Static Benchmarks ‘Outdated’? OpenKG Continues to Update the LLM Knowledge-Enhanced Dynamic Evaluation Leaderboard Dynamic OneEval-202605

Introduction: The Dynamic OneEval leaderboard has been updated for the May 2026 version. It continues to use an “automated data synthesis + human verification” approach, adding 190 new test cases to evaluate the reasoning capabilities of the latest models, including GPT-5.5, DeepSeek V4-pro, and QWEN-3.6-plus, on heterogeneous knowledge sources. The related research has been accepted by IJCAI-2026.

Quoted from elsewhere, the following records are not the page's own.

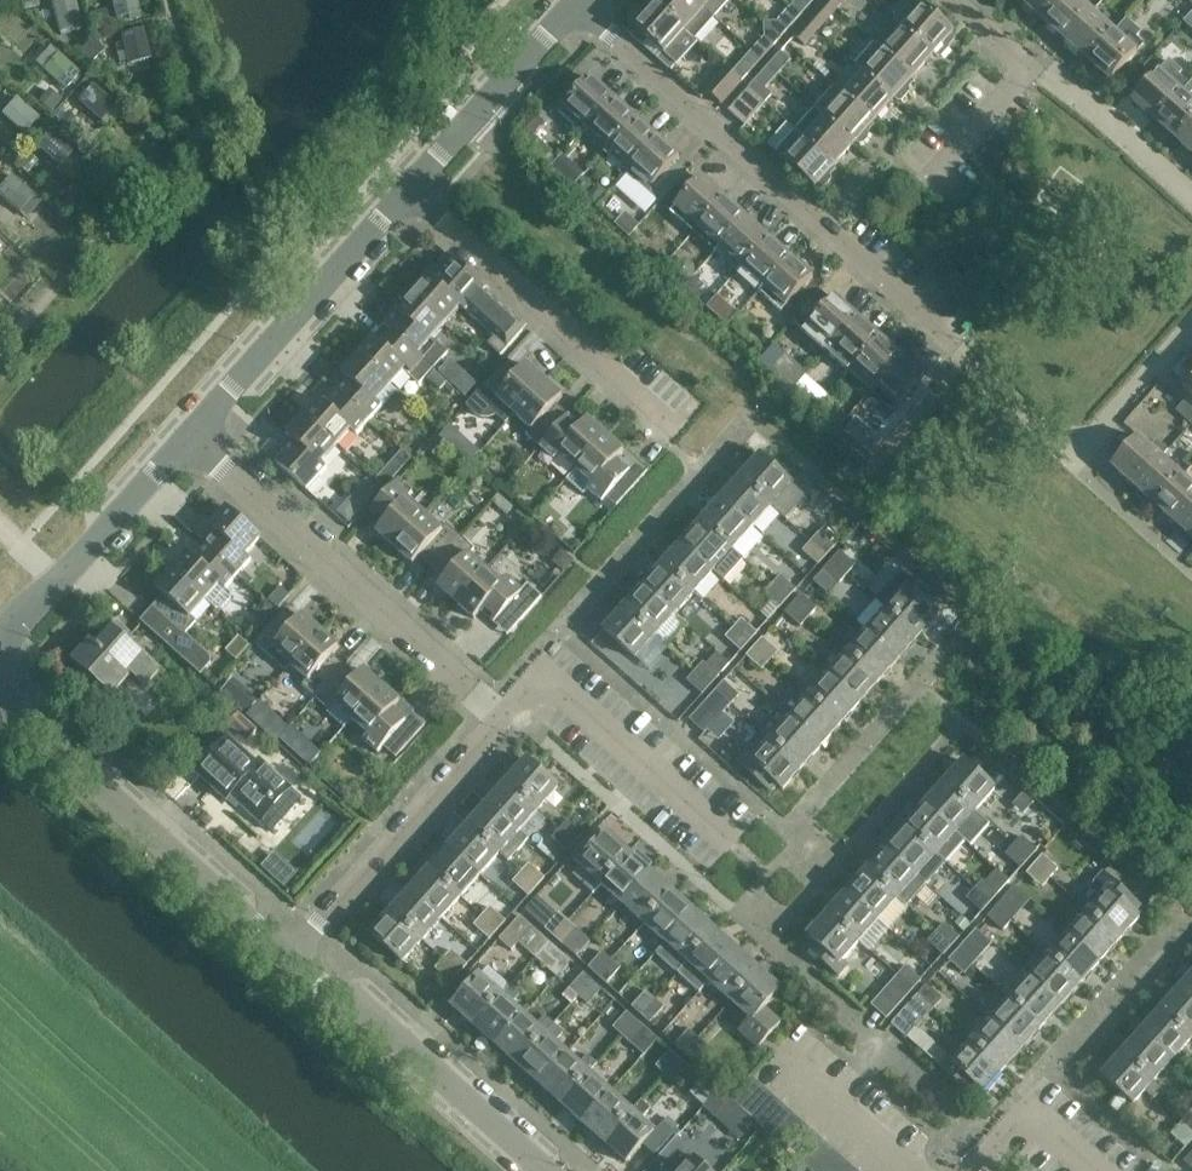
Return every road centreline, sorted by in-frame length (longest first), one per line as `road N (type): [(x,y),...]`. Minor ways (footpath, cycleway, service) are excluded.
road 1 (residential): [(1191,334),(1106,430),(1075,441),(1045,437),(574,5)]
road 2 (residential): [(300,941),(18,687),(5,655),(14,626),(48,581),(187,436)]
road 3 (residential): [(502,721),(187,436)]
road 4 (residential): [(669,430),(408,181)]
road 5 (residential): [(554,1170),(300,941)]
road 6 (residential): [(187,436),(408,181)]
road 7 (residential): [(502,721),(540,672),(721,830)]
road 8 (residential): [(300,941),(502,721)]
road 9 (residential): [(408,181),(574,5)]
road 10 (residential): [(1035,69),(1191,204)]
road 11 (residential): [(977,1170),(1033,1110),(1101,1170)]
road 12 (residential): [(920,1170),(792,1059)]
road 13 (residential): [(936,176),(1035,69)]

Evaluation Website & Online Leaderboard: http://oneeval.openkg.cn

Visit the official website for the full leaderboard, dataset description, and continuously updated results.

Introduction

The capabilities of large reasoning language models are improving at an unprecedented rate. However, the limitations of traditional static benchmarks are increasingly apparent: leaderboard scores keep rising, yet this may mask the models’ fragility under boundary conditions. The repeated use of benchmarks introduces data contamination risks, making it difficult for “high scores” to distinguish genuine generalization capabilities from rote learning in training. This problem is especially acute for knowledge-intensive reasoning tasks, where models must not only provide correct answers but also justify them with evidence, stay updated with the latest facts, and consistently complete multi-step reasoning chains.

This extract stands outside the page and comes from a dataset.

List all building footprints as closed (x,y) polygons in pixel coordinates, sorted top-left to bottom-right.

Figure 1 The difference between Dynamic OneEval and existing evaluation benchmarks

In response, OpenKG launched the dynamic leaderboard Dynamic OneEval in February 2026. Different from static benchmarks, the core logic of Dynamic OneEval is to start from the model’s actual failure cases, transform the “why did the model make a mistake” insight into actionable generation constraints, and systematically produce evaluation samples that are both difficult and have traceable sources of difficulty.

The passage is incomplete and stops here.